Study Guide

Ode to My Suit Lines 60-70

By Pablo Neruda

Lines 60-70

Lines 60-64

That's why
every day
I greet you
with respect and then
you embrace me and I forget you,

  • For what does the speaker have respect? Is it for the suit, or for what it represents?
  • To consider these lines' figurative language, we'd have to consider the suit a metaphor for something else.
  • Could the suit be a metaphor for normalcy? Loyalty? 
  • It's also possible that Neruda's ode is really what it says it is: an ode to a suit. 
  • Either way, the speaker isn't always considering the suit and what it means to him. After he puts it on, he forgets about it.
  • But notice the imagery in line 64: the suit "embraces" him. The speaker seems to feel guilty about forgetting the suit after such a positive interaction.
  • Could the speaker really be saying that he's guilty of taking these daily items, like a suit, for granted? After all, without them, he's unable to do the things he loves, like talk to people and write poetry.
  • Or maybe he's not guilty at all. The reason he forgets the suit is because it is a part of him.
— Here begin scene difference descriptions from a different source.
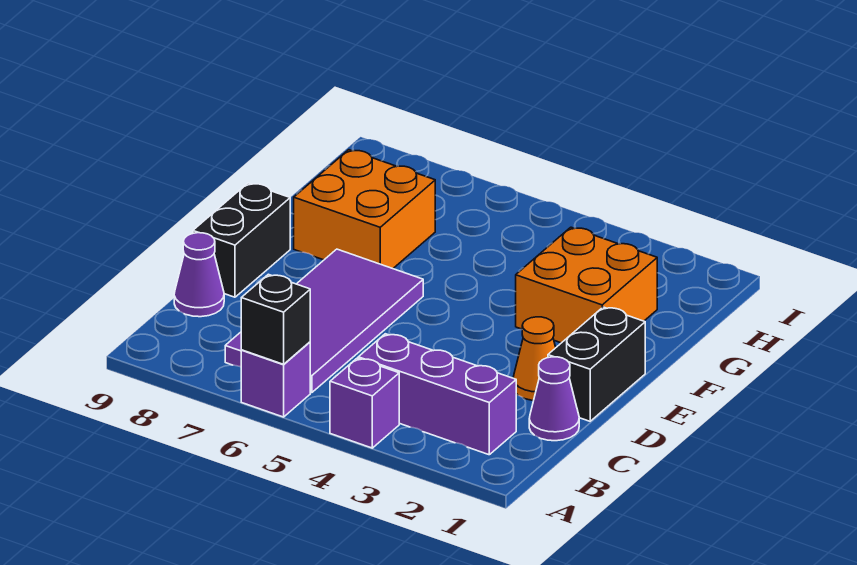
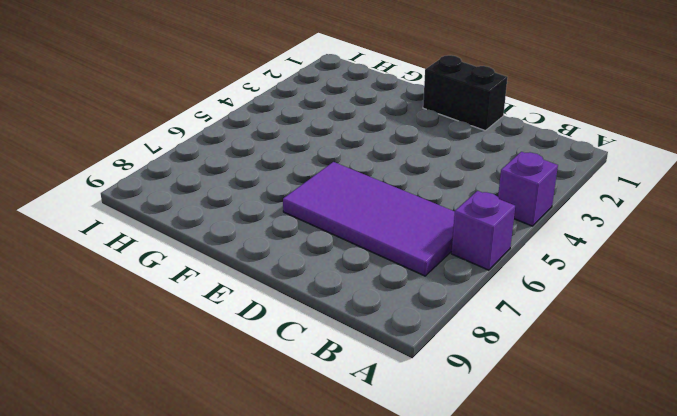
none -> purple brick B2:B4 level 1
none -> purple cone C1 level 1
none -> purple cone C9 level 1

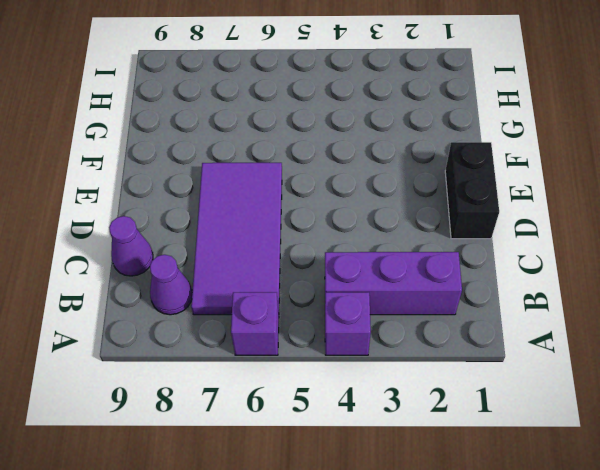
purple cone B8 level 1 -> purple cone C1 level 1
none -> orange cone D2 level 1
none -> black brick D9:E9 level 1
none -> orange brick F2:G3 level 1

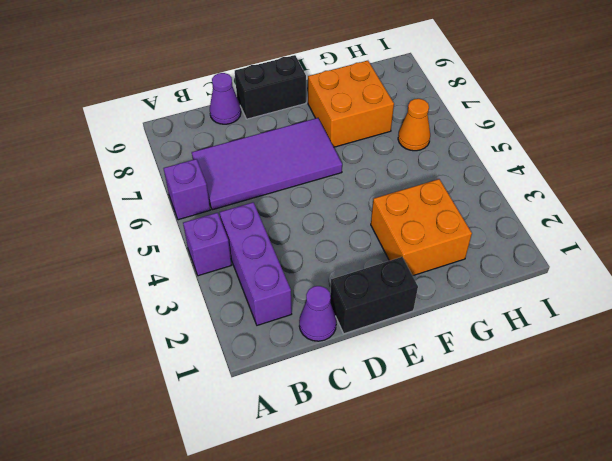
orange cone H6 level 1 -> orange cone D2 level 1
none -> black brick A6 level 2

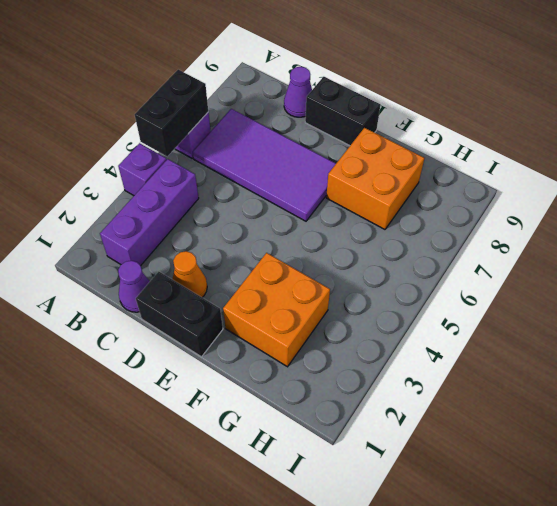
black brick A5:A6 level 2 -> black brick A6 level 2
Maybe he doesn't need to remember it, because it's always there.

Lines 65-70

because we are one being
and shall be always
in the wind, through the night,
the streets and the struggle,
one body,
maybe, maybe, one day, still.

  • The two "are one." They're now joined completely.
  • These lines remind us of the situations the two have faced together in the poem; they've battled the wind, the night, the people in the streets, and violence. And, ultimately, the two will face death together, too. 
  • It just took looking at his suit in a new light for him to realize that the two are closer than he may have ever realized.